**How to complete this task**
Omit the images and retype the records verbatim.

**Document understanding data**
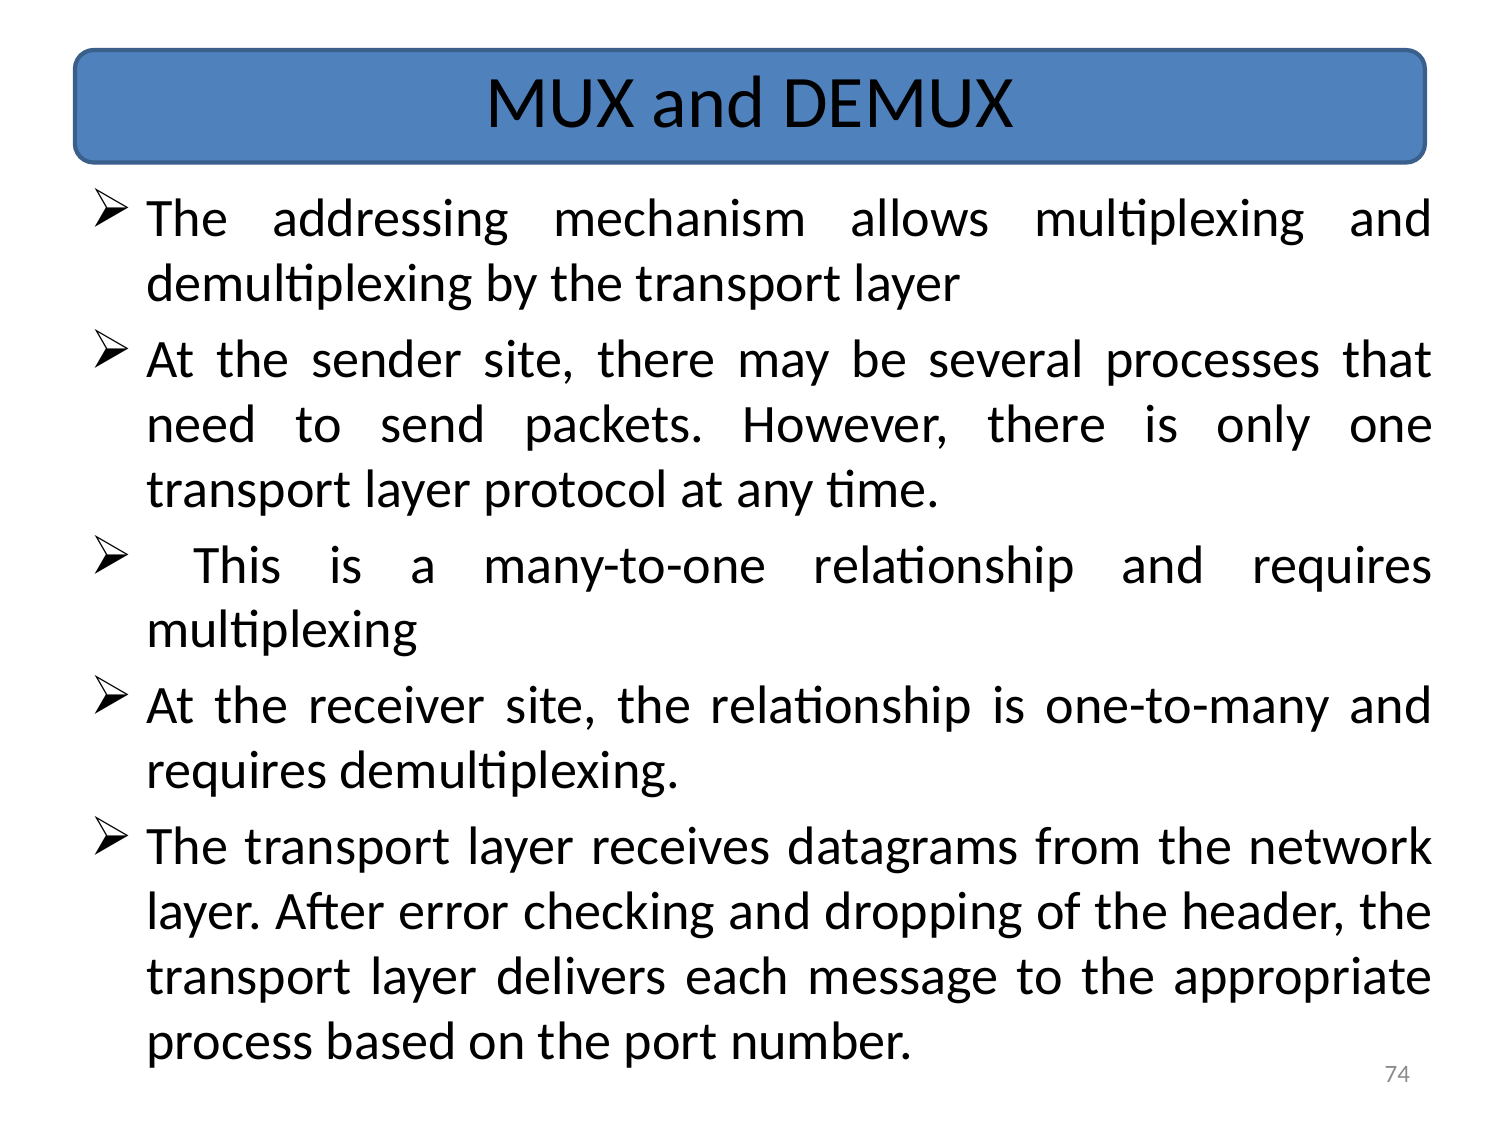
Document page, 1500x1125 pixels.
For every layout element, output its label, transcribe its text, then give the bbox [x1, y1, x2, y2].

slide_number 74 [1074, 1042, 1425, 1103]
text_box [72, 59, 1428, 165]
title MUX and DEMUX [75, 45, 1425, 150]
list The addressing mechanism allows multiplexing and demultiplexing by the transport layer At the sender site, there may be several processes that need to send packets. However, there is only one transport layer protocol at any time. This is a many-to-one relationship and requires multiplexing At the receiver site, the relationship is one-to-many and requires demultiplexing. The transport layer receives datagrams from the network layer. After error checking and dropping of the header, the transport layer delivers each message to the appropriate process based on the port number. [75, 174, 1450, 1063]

**Exercise output**
Document page, 1500x1125 pixels.
For every layout element, output its label, transcribe its text, then give the bbox [x1, y1, x2, y2].

slide_number 74 [1074, 1042, 1425, 1103]
text_box [72, 59, 1428, 165]
title MUX and DEMUX [75, 45, 1425, 150]
list The addressing mechanism allows multiplexing and demultiplexing by the transport layer At the sender site, there may be several processes that need to send packets. However, there is only one transport layer protocol at any time. This is a many-to-one relationship and requires multiplexing At the receiver site, the relationship is one-to-many and requires demultiplexing. The transport layer receives datagrams from the network layer. After error checking and dropping of the header, the transport layer delivers each message to the appropriate process based on the port number. [75, 174, 1450, 1063]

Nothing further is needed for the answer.